"""
long_context_vs_rag.py  -  RAG from First Principles, Part 11 ("Evaluating RAG")
A companion experiment: long-context LLM vs RAG, measured head-to-head.

"Context windows are huge now, so RAG is dead." You have heard it. This file is
the honest, runnable answer. It is NOT "RAG is dead" and it is NOT "RAG always
wins". The long-context-vs-RAG debate is real, and the answer is the least
satisfying one in engineering: IT DEPENDS -- on corpus size, query type, and
budget. So instead of arguing, we measure.

The trap with this measurement is data leakage. If you ask a real model "what
year was the French Revolution", it answers from PRETRAINING, not from your
documents -- and then "long context" looks magically accurate for the wrong
reason. The fix (used by the U-NIAH benchmark, arXiv 2503.00353) is a SYNTHETIC,
FICTIONAL corpus with inserted "needles": facts stated in unique invented tokens
that appear in no training set anywhere. If the answer is right, it came from the
text in front of the model -- never from memorized knowledge.

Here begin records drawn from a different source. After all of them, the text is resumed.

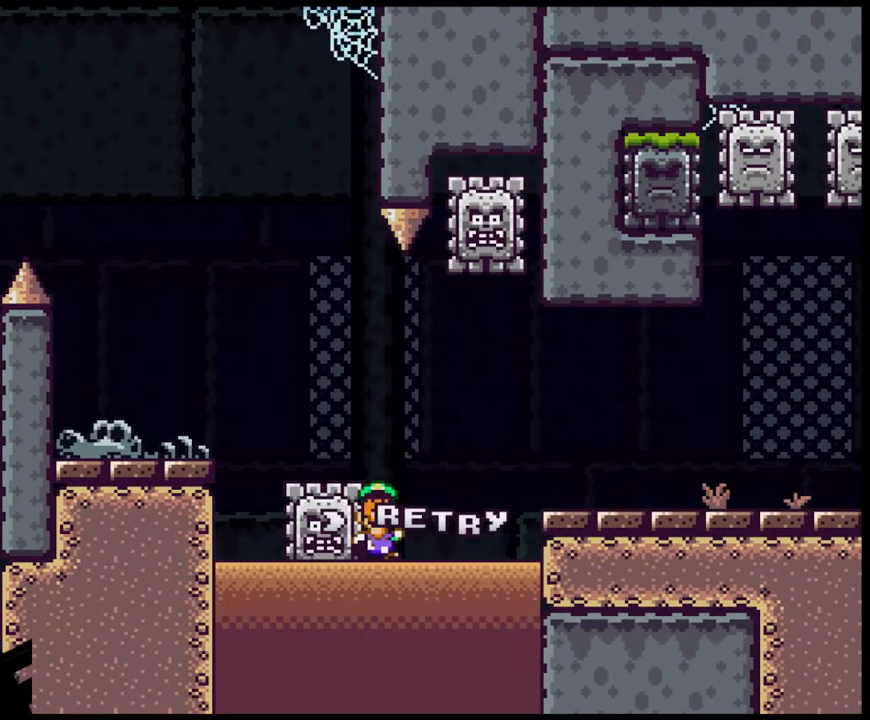
{"buttons": [], "events": [[133, "DPAD_LEFT", "up"], [350, "X", "up"]]}
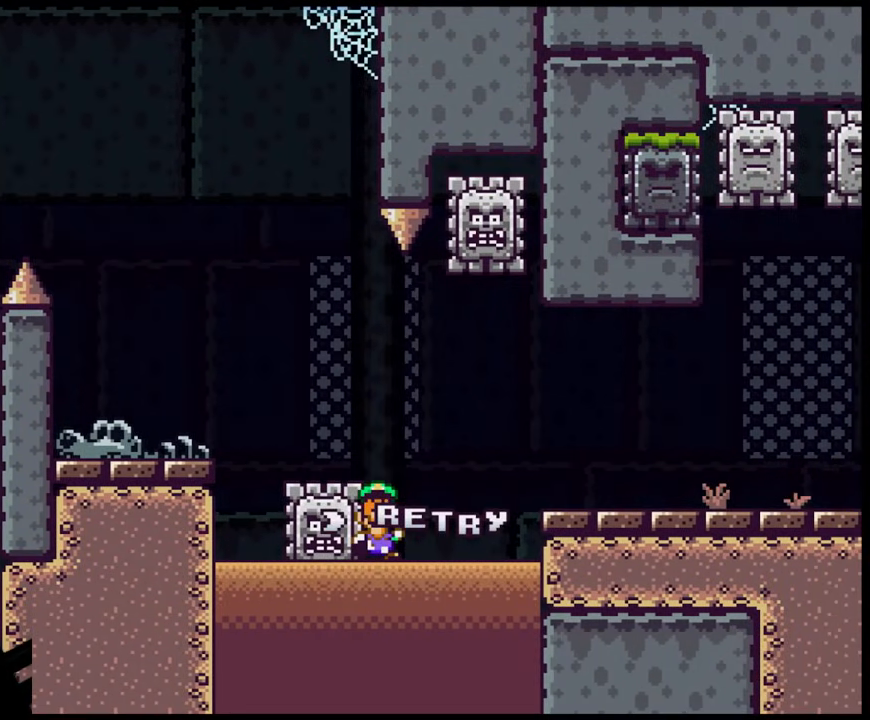
{"buttons": ["B"], "events": [[267, "B", "down"], [383, "B", "up"], [500, "B", "down"]]}
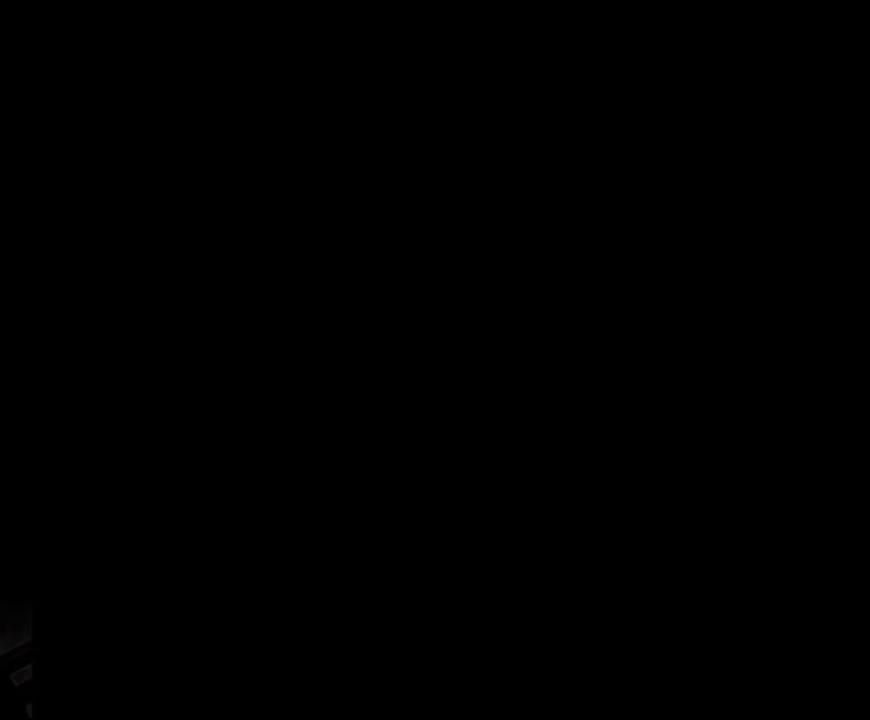
{"buttons": [], "events": [[133, "B", "up"]]}
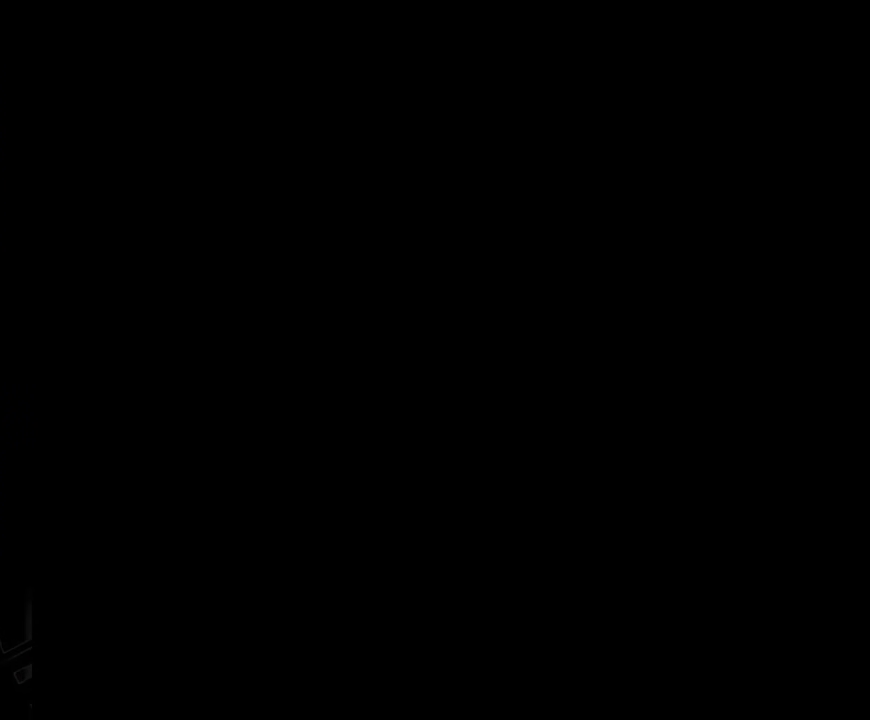
{"buttons": ["X", "DPAD_RIGHT"], "events": [[133, "DPAD_RIGHT", "down"], [133, "X", "down"]]}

We build a tiny fictional world ("Starlight Academy") and two strategies:

  - llm_alone(question, corpus): stuff the WHOLE corpus into the context window
    and scan it for the answer. Cost = every token, every time.
  - rag(question, corpus, k):    retrieve the top-k chunks by a deterministic
    embedder's cosine, then answer from just those. Cost = retrieved tokens only.

Both "answer" by the same offline, transparent rule -- a substring search for the
gold needle -- and we score accuracy by needle match. We tabulate accuracy, cost
(token count), and a latency proxy (tokens scanned) across a couple of corpus
sizes, so you can watch the tradeoff move as the haystack grows.

The two pragmatic syntheses worth knowing (both cited in the Part 11 essay):
  - Self-Route (Li et al., EMNLP 2024 industry track, arXiv 2407.16833): let a
    cheap router send easy queries to long-context and hard ones to RAG.
  - LaRA (Li et al., ICML 2025, arXiv 2502.09977): a benchmark whose own title
    says it plainly -- "No Silver Bullet for LC or RAG Routing".

Run (pure standard library + numpy, no API key, no model, no network):

    python long_context_vs_rag.py

This is deliberately a TOY. Real long-context models suffer "lost in the middle"
effects this substring oracle does not model; real retrieval can miss the needle
when paraphrased. The point is the SHAPE of the tradeoff (flat-ish RAG cost vs
linearly-growing long-context cost at equal accuracy on clean needles), not a
benchmark number to quote.

================================ Expected output ===============================
(pasted verbatim from a real offline run: `python long_context_vs_rag.py`)

==============================================================================
LONG-CONTEXT LLM vs RAG  -  a fictional-corpus, no-leakage head-to-head
==============================================================================
Fictional world: Starlight Academy. Needles use invented tokens, so a
correct answer can ONLY come from the text in front of the model --
never from anything it memorized in pretraining.

The needles we hide and then ask about:
  Q1: What is the name of the headmaster of Starlight Academy?
       gold needle -> 'Zephyrine Quorvax'
  Q2: Which potion does the Glimwort Ceremony require?
       gold needle -> 'Moonsilver Draught'
  Q3: What is the secret password to the Astral Library?
       gold needle -> 'quorvex-lumens-7'

==============================================================================
WORKED EXAMPLE  (small corpus, question 3: the Astral Library password)
==============================================================================
  LLM-alone: scanned all 12 chunks (125 tokens) -> answer = 'quorvex-lumens-7'
  RAG (k=3): retrieved ['c8', 'c4', 'c7'] (31 tokens) -> answer = 'quorvex-lumens-7'
  Same answer; RAG read far fewer tokens to get there.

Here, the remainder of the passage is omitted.